> Exercise instructions: Line count for "заболяването": report how many lines in this material hold that string, with the number alone as the answer.

> Study material:
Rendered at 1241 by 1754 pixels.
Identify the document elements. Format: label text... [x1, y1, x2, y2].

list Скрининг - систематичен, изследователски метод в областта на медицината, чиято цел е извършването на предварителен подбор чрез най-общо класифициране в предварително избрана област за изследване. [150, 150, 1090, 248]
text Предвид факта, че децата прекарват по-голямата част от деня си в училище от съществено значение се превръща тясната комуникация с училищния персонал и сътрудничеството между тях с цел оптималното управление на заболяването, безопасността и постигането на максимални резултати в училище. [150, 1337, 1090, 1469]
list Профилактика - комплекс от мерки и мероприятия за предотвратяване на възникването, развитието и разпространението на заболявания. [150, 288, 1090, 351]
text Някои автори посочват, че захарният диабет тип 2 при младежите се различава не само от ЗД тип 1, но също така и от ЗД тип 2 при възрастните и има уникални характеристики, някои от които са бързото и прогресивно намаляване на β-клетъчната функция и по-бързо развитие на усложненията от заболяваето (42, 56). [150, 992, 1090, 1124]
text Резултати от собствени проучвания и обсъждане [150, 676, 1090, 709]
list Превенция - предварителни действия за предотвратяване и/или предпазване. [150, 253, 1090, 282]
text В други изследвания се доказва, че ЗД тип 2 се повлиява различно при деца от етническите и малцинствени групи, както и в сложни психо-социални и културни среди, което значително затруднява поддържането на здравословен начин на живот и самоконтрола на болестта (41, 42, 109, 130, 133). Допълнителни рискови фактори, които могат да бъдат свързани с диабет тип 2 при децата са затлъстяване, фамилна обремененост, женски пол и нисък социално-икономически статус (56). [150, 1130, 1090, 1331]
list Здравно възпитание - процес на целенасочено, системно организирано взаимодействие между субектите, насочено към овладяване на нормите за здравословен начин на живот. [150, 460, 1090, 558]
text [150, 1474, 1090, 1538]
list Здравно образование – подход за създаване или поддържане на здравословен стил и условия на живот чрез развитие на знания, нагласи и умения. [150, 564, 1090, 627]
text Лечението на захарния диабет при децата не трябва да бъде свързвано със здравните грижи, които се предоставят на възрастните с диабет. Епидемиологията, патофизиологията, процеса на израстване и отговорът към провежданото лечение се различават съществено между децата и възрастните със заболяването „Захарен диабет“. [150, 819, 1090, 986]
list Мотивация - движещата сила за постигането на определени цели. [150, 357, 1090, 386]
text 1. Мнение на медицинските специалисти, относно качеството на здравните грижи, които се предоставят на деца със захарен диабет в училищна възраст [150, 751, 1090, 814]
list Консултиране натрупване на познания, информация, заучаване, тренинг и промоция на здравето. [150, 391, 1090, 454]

> The answer: 2